**Exercise description**
Using the data beneath this instruction, retype only the lines from the one that contains "thumb tip: (67, 267)" down to the one that contains "middle mcp: (19, 298)", both included, exactly as they appear.

++++++

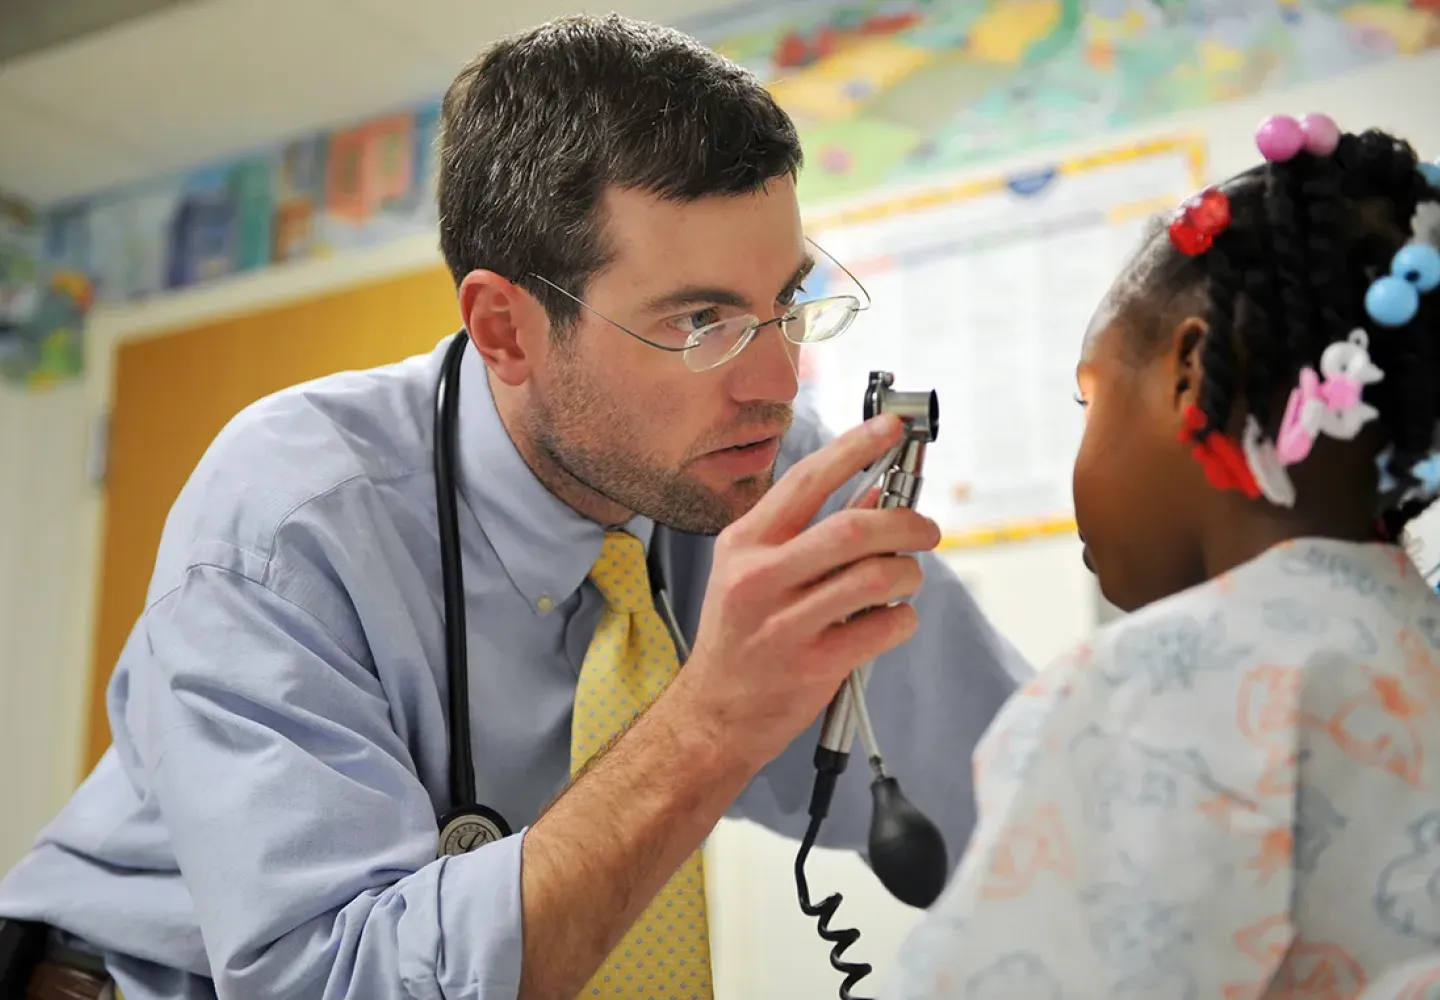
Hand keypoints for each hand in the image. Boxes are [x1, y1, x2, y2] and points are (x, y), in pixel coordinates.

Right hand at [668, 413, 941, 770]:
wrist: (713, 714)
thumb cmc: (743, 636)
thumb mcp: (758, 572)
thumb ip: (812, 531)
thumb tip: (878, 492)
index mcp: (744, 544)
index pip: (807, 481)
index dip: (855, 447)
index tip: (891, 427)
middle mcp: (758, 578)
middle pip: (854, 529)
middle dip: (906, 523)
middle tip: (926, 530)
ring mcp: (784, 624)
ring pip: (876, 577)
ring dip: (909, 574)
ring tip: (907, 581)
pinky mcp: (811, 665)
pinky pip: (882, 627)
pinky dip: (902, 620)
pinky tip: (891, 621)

++++++

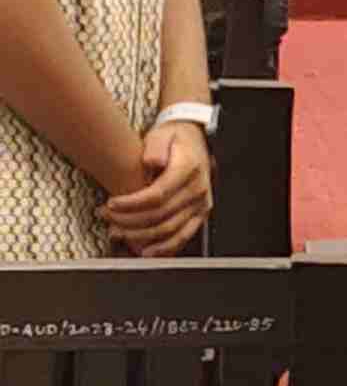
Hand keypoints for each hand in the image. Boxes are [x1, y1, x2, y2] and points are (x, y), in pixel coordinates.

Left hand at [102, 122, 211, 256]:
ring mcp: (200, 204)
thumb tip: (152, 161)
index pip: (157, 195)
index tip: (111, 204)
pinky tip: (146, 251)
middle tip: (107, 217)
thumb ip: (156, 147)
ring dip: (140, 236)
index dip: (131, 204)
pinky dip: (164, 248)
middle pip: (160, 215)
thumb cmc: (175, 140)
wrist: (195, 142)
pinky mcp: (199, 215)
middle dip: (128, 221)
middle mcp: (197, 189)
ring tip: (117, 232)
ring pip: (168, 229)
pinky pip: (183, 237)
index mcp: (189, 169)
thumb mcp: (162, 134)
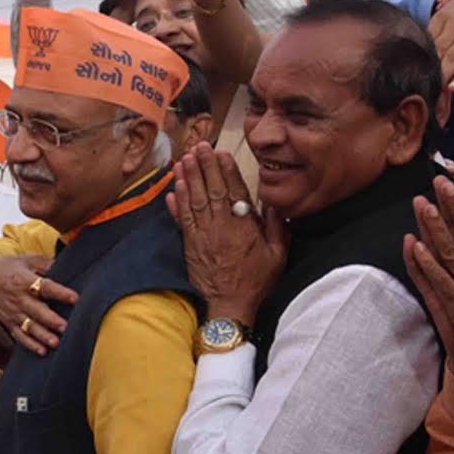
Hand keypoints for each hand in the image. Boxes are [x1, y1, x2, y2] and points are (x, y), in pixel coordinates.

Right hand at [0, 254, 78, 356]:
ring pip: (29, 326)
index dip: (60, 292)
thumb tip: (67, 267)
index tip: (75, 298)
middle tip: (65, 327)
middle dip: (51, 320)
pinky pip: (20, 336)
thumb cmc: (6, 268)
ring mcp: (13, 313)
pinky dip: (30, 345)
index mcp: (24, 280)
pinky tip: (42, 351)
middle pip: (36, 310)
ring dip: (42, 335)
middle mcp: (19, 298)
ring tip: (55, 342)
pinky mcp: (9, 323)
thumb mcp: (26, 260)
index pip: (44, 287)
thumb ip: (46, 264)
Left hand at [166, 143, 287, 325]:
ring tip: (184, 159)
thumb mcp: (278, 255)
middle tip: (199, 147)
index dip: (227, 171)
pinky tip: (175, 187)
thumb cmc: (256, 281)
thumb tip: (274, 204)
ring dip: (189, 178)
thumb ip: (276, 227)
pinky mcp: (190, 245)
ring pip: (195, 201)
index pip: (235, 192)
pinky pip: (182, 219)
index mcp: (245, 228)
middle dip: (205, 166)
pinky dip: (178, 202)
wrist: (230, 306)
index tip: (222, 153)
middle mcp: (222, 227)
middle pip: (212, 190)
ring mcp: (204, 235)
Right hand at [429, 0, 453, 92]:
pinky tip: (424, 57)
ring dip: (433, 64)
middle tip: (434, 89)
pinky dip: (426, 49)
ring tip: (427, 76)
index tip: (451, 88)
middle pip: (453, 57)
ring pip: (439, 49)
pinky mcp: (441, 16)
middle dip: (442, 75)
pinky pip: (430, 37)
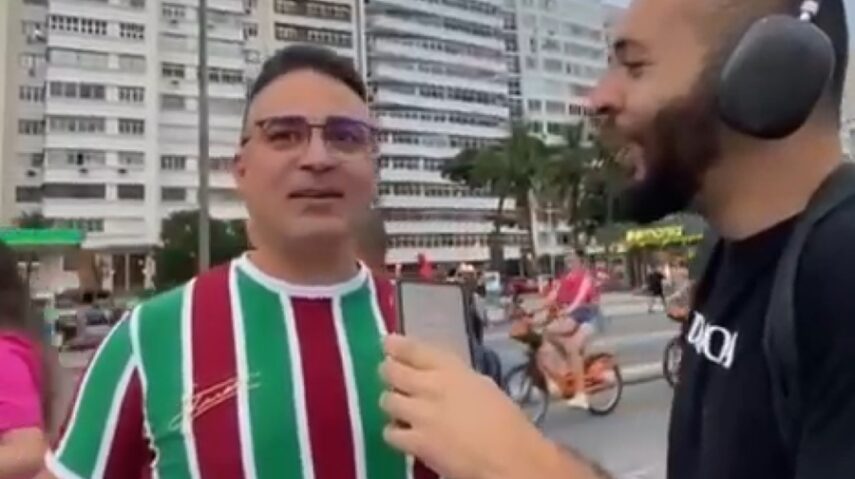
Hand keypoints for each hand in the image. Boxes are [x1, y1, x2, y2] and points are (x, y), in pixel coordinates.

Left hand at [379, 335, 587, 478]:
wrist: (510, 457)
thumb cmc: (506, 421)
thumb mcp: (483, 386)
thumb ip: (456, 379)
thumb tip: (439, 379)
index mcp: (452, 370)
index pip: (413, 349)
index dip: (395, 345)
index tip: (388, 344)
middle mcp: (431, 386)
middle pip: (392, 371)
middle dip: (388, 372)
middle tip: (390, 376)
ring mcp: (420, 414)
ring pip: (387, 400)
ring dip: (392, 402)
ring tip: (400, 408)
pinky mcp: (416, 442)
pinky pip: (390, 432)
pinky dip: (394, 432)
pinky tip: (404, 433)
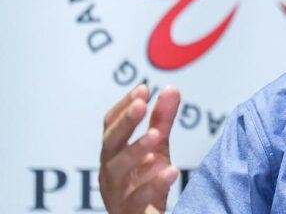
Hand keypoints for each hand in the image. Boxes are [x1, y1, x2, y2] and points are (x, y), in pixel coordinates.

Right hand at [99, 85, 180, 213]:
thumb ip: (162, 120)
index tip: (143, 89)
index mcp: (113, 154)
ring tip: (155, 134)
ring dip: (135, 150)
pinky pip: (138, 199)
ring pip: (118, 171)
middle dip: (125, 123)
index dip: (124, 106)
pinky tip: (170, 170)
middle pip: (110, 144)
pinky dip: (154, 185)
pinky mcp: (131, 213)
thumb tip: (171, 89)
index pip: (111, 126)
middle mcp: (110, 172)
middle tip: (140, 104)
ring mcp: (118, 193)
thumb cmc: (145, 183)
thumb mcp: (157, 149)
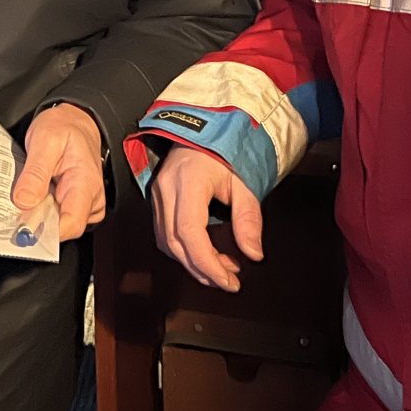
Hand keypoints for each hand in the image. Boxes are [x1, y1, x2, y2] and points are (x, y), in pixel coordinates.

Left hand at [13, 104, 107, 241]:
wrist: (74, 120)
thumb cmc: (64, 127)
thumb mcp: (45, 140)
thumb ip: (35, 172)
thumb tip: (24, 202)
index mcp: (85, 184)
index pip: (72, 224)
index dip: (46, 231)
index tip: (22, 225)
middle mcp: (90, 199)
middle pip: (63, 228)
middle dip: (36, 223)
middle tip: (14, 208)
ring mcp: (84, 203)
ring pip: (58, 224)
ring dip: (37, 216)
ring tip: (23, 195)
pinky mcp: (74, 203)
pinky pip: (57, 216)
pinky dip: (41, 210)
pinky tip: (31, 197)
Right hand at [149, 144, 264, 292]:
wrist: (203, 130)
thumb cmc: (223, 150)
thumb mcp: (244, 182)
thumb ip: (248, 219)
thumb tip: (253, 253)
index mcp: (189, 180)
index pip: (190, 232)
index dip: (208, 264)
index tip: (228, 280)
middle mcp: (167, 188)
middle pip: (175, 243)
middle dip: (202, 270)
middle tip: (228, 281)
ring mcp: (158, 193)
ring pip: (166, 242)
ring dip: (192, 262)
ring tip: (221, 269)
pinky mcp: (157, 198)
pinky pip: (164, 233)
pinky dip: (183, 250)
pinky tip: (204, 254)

++++++

**Answer to the exercise**
thumb tip: (67, 267)
index tip: (75, 298)
middle tip: (65, 327)
middle dip: (51, 320)
pinky pip: (20, 336)
thumb cmc: (6, 268)
ring mcp: (13, 313)
pinky dip: (30, 345)
index mcp: (24, 280)
pinky tip: (42, 351)
middle pip: (36, 310)
ring dip: (42, 335)
middle mcp: (19, 298)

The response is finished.